We
synthesized a stable and reusable Schiff base complex
of copper
immobilized on core–shell magnetic nanoparticles [Cu(II)-SB/GPTMS@SiO2@Fe3O4] with simple, efficient, and
available materials. A variety of characterization analyses including
Fourier transform infrared (FT-IR), X-ray photoelectron spectroscopy
(XPS), field-emission scanning electron microscopy (FE-SEM), transmission
electron microscopy (TEM), Brunauer–Emmett–Teller (BET),
thermogravimetric analysis (TGA), X-ray diffraction (XRD), vibrating-sample
magnetometry (VSM), energy-dispersive X-ray spectrometry (EDX), and
inductively coupled plasma (ICP) confirm that our synthesized nanocatalyst
was obtained.

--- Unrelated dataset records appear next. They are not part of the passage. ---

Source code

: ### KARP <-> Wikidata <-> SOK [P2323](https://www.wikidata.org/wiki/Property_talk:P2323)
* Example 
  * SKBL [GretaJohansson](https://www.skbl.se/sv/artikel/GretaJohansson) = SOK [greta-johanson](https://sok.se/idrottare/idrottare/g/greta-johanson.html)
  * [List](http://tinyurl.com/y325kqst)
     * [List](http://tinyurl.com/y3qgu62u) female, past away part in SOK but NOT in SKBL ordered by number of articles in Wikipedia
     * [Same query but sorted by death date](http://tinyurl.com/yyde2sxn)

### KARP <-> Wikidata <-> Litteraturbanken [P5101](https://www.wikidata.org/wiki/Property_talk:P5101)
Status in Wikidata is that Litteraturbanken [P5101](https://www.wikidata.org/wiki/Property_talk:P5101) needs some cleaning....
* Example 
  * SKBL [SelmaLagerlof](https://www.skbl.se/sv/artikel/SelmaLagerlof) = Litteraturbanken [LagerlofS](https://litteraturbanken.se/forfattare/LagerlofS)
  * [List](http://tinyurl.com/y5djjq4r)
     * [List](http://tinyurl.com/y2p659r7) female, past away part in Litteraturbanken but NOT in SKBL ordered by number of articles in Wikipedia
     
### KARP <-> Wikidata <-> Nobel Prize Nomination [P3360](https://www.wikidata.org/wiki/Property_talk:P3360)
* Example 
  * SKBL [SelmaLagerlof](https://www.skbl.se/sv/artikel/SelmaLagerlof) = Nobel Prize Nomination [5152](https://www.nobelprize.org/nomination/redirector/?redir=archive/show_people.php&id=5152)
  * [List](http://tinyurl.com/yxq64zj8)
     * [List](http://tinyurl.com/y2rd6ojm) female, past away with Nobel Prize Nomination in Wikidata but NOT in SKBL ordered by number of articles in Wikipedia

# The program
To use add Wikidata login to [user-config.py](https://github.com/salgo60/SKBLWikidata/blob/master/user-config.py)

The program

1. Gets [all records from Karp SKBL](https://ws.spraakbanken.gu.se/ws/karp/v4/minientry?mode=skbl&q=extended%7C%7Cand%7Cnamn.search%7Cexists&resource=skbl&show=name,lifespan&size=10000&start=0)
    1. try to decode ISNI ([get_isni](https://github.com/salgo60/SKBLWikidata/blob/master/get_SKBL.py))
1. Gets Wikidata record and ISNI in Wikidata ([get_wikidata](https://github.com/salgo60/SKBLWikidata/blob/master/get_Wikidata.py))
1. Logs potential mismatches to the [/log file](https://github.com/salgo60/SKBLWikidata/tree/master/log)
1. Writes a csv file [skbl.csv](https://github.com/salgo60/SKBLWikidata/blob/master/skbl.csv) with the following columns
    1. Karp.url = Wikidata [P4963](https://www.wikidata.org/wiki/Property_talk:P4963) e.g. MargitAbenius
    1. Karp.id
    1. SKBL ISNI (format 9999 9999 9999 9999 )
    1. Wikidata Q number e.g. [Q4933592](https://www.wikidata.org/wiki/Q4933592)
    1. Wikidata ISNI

The particle size distribution from the TEM image was
obtained in the range of 42–55 nm. The existence of cupric
species (Cu2+) in the catalyst was determined with XPS
analysis and clearly indicated two peaks at 933.7 and 953.7 eV for
Cu 2p3/2 and Cu 2p1/2, respectively. BET results
showed that our catalyst synthesized with a mesoporous structure and
with a specific area of 48.82 m2 g–1.
After detailed characterization, the resulting nanocatalyst exhibited
excellent catalytic performance for the explored catalytic reactions
in the one-pot synthesis of polyhydroquinoline derivatives by the
Hantzsch reaction of dimedone, ethyl acetoacetate, ammonium acetate,
and various aldehydes under sustainable and mild conditions. The corresponding
products 5a–l are achieved in yields
of 88–97%. Additionally, density functional theory (DFT) calculations
were carried out to investigate the electrostatic potential root (ESP),
natural bond orbital (NBO), and molecular orbitals (MOs), drawing
the reaction mechanism using the total energy of the reactant and
product and the study of structural parameters.